Analysis of their DNA showed that it had incorporated about 90% chlorouracil in the place of thymine. The group identified a previously unknown pathway (U54 tRNA methyltransferase) that was bringing thymine back into the pathway, and disrupting this gene knocked the thymine content down to just above detection level (1.5%). Mass spec analysis of the DNA from these strains clearly showed the chlorouracil present in DNA fractions.
The resulting bacteria from each group, it turned out, could still grow on thymine, albeit with a lag time in their culture. If they were switched to thymine media and grown there, though, they could immediately make the transition back to growing on chlorouracil, which shows that their ability to do so was now coded in their genomes. (The re-thymined bacteria, by the way, could be assayed by mass spec as well for the disappearance of their chlorouracil).

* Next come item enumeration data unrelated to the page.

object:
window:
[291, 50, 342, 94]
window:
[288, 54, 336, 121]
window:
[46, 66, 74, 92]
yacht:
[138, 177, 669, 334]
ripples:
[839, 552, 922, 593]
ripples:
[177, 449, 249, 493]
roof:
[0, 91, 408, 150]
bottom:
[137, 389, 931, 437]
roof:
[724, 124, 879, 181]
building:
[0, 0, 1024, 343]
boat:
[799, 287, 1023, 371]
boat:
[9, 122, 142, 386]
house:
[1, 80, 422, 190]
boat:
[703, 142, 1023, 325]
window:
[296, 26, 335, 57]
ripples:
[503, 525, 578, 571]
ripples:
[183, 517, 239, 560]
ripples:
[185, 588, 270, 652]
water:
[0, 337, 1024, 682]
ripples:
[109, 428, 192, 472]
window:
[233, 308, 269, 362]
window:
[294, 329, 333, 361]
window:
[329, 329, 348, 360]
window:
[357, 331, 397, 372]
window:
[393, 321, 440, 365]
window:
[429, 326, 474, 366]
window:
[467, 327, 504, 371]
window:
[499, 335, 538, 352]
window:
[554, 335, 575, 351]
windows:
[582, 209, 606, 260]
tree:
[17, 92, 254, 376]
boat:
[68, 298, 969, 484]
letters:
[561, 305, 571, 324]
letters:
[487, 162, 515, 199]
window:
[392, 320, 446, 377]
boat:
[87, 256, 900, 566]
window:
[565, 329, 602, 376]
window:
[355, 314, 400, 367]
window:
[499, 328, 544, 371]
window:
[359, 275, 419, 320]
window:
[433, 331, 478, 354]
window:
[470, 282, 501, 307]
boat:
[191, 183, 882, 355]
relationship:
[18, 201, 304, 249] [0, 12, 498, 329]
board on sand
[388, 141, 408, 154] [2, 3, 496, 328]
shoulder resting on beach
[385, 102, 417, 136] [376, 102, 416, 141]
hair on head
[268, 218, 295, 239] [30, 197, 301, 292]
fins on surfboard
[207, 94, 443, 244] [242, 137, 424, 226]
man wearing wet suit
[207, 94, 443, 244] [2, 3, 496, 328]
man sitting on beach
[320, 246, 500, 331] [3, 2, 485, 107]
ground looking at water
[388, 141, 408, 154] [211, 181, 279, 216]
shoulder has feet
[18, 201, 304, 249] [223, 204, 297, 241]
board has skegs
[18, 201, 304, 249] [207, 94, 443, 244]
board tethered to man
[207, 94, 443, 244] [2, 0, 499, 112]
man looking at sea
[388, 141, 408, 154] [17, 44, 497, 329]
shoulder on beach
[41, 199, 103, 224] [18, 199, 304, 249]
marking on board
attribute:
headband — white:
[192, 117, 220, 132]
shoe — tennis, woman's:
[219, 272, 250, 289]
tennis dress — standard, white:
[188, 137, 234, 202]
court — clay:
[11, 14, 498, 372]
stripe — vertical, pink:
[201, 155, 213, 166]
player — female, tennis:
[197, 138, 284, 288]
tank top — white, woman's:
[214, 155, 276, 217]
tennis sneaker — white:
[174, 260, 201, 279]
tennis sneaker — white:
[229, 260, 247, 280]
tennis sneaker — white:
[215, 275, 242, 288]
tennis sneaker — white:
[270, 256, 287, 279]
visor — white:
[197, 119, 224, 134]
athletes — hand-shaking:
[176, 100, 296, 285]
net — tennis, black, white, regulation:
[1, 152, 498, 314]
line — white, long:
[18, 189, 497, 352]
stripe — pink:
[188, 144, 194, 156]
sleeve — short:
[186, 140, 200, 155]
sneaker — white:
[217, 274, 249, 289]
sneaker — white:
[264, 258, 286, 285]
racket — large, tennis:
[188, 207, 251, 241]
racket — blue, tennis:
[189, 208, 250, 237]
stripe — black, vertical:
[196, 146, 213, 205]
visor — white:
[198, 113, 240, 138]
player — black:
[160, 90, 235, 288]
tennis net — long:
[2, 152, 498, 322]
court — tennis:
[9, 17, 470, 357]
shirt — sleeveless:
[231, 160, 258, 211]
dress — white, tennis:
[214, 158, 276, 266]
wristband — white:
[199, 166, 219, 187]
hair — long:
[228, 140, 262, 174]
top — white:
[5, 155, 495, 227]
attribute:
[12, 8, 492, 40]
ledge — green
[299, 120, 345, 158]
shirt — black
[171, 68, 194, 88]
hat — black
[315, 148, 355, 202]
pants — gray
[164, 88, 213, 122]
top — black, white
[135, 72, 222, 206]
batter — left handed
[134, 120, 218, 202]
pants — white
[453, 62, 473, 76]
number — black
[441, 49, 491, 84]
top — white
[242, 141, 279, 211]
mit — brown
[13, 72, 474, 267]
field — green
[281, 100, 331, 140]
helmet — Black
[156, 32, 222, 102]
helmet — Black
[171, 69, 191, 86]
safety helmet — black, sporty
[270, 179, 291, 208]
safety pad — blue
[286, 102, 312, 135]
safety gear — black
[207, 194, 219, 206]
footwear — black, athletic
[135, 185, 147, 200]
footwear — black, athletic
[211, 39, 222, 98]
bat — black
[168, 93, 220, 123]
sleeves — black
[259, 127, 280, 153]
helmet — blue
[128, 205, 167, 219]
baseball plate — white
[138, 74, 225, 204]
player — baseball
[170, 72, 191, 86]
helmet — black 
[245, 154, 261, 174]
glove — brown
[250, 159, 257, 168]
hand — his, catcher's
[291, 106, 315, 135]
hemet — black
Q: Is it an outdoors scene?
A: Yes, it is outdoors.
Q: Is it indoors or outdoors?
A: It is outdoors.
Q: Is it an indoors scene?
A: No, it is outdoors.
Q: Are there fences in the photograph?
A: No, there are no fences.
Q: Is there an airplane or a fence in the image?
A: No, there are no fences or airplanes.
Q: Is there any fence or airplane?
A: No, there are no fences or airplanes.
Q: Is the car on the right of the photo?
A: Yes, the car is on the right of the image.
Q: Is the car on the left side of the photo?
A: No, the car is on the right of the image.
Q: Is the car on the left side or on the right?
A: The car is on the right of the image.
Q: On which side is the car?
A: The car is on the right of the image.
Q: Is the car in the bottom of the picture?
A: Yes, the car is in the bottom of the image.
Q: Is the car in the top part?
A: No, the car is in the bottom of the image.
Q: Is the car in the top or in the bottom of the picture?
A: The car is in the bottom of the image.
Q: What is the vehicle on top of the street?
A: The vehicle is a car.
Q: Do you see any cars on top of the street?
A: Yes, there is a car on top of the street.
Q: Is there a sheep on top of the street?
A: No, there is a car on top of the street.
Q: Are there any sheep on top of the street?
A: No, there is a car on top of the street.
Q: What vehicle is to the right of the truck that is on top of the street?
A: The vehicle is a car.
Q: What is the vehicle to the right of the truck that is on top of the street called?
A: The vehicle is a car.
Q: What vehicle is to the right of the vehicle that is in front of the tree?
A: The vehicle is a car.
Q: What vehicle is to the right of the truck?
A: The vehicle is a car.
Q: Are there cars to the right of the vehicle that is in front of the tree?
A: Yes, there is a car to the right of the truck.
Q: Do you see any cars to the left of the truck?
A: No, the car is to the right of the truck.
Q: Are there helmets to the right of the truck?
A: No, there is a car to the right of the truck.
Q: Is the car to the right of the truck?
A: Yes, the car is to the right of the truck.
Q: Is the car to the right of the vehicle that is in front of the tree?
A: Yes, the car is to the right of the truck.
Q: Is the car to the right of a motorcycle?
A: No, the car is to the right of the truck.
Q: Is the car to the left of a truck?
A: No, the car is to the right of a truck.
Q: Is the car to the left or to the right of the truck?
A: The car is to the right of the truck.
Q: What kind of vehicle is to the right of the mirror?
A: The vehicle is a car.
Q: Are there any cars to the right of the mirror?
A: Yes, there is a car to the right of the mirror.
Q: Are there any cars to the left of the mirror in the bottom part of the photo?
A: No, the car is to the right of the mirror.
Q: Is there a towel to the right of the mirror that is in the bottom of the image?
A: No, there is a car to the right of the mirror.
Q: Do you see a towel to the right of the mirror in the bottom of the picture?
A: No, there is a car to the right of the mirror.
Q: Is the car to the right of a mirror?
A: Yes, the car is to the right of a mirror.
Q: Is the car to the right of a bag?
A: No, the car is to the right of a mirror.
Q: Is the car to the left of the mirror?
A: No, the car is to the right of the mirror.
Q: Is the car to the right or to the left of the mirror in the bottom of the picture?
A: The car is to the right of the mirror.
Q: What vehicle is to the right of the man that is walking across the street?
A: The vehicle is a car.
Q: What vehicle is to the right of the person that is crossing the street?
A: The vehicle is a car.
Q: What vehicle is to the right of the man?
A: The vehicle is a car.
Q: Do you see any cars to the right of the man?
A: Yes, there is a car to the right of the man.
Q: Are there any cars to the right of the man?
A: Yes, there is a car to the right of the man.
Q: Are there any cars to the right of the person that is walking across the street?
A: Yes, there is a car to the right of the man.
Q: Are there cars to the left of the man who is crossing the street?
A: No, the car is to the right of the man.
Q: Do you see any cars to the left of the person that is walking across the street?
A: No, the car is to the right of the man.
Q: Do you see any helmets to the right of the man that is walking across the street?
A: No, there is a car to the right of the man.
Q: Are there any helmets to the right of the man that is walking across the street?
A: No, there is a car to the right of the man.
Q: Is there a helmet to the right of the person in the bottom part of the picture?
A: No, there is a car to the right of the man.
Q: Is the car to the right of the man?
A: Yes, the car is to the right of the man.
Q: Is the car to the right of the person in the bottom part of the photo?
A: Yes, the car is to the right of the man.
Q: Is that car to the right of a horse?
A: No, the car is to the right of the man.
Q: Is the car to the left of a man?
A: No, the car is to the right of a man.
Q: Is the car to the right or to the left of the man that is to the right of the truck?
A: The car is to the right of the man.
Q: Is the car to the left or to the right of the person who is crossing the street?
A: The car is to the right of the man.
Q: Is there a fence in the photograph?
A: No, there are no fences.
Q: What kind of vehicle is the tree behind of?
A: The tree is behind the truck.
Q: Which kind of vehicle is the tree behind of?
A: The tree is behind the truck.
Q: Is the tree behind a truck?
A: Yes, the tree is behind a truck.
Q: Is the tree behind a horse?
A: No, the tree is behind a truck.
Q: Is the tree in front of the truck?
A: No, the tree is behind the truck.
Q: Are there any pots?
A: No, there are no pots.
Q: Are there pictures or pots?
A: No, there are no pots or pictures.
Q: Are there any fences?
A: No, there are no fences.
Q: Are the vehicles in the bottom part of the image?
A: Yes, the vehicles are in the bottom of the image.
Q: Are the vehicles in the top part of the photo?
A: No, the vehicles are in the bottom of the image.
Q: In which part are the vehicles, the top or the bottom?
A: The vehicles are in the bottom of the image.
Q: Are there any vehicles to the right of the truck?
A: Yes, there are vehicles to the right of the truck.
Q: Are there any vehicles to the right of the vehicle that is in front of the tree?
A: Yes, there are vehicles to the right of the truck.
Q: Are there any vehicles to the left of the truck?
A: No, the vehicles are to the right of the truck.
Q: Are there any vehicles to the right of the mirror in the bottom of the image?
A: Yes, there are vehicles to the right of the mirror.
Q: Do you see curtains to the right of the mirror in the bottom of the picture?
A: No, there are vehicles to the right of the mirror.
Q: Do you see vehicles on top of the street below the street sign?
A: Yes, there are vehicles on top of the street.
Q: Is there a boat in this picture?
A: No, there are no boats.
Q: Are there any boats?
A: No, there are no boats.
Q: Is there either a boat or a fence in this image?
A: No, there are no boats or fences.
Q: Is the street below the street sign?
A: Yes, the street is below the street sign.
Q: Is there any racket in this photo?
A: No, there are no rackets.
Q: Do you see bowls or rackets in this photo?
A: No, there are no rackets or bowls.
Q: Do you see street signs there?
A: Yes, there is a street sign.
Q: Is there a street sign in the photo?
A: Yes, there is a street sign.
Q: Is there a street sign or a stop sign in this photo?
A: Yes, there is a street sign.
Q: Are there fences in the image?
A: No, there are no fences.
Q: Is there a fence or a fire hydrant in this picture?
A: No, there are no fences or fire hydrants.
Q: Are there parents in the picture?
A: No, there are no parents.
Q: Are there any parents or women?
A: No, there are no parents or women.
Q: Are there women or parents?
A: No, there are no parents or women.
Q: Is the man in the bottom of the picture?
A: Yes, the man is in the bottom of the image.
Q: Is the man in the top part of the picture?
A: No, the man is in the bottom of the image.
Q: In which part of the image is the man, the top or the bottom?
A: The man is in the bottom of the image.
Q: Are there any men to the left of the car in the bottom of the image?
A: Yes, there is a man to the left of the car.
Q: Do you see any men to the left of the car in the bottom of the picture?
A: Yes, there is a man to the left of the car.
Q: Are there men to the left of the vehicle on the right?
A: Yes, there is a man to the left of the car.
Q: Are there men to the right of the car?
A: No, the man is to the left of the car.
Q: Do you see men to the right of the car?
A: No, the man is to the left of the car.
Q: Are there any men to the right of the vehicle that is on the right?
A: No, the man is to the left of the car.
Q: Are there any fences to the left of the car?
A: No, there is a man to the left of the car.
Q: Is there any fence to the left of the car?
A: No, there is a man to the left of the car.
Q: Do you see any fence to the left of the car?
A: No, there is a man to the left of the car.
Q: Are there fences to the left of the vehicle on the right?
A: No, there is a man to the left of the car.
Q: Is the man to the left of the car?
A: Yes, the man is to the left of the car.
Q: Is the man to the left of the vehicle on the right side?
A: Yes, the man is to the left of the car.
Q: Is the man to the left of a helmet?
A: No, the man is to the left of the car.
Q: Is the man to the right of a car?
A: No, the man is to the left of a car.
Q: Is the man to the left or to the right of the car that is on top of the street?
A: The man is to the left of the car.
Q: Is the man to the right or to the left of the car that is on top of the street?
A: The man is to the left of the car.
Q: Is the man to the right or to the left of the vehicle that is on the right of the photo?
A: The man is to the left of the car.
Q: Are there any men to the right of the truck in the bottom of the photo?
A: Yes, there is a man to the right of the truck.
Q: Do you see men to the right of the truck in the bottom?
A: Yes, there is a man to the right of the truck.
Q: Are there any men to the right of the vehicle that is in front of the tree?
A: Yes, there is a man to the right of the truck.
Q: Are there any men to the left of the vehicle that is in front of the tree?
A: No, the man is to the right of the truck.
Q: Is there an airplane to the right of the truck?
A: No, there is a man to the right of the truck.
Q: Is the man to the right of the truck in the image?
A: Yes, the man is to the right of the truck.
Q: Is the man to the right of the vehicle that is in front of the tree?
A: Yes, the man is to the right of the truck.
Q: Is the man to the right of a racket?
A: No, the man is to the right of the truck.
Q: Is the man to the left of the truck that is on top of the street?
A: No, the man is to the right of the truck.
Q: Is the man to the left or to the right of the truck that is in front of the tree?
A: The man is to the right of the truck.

These re-thymined bacteria were sequenced (since the chloruracil mutants wouldn't have matched up too well with sequencing technology!) and they showed over 1500 base substitutions. Interestingly, there were twice as many in the A-T to G-C direction as the opposite, which suggests that chlorouracil tends to mispair a bit with guanine. The four-hour-cycle strain had not only these sorts of base swaps, but also some whole chromosome rearrangements. As the authors put it, and boy are they right, "It would have been impossible to predict the genetic alterations underlying these adaptations from current biological knowledge. . ."
These bacteria are already way over to the side of all the life on Earth. But the next step would be to produce bacteria that have to live on chlorouracil and just ignore thymine. If that can be realized, the resulting organisms will be the first representatives of a new biology - no cellular life form has ever been discovered that completely switches out one of the DNA bases. These sorts of experiments open the door to organisms with expanded genetic codes, new and unnatural proteins and enzymes, and who knows what else besides. And they'll be essentially firewalled from all other living creatures.
Postscript: and yes, it's occurred to me as well that this sort of system would be a good way to evolve arsenate-using bacteria, if they do really exist. The problem (as it is with the current work) is getting truly phosphate-free media. But if you had such, and ran the experiment, I'd suggest isolating small samples along the way and starting them fresh in new apparatus, in order to keep the culture from living off the phosphate from previous generations. Trying to get rid of one organic molecule is hard enough; trying to clear out a whole element is a much harder proposition).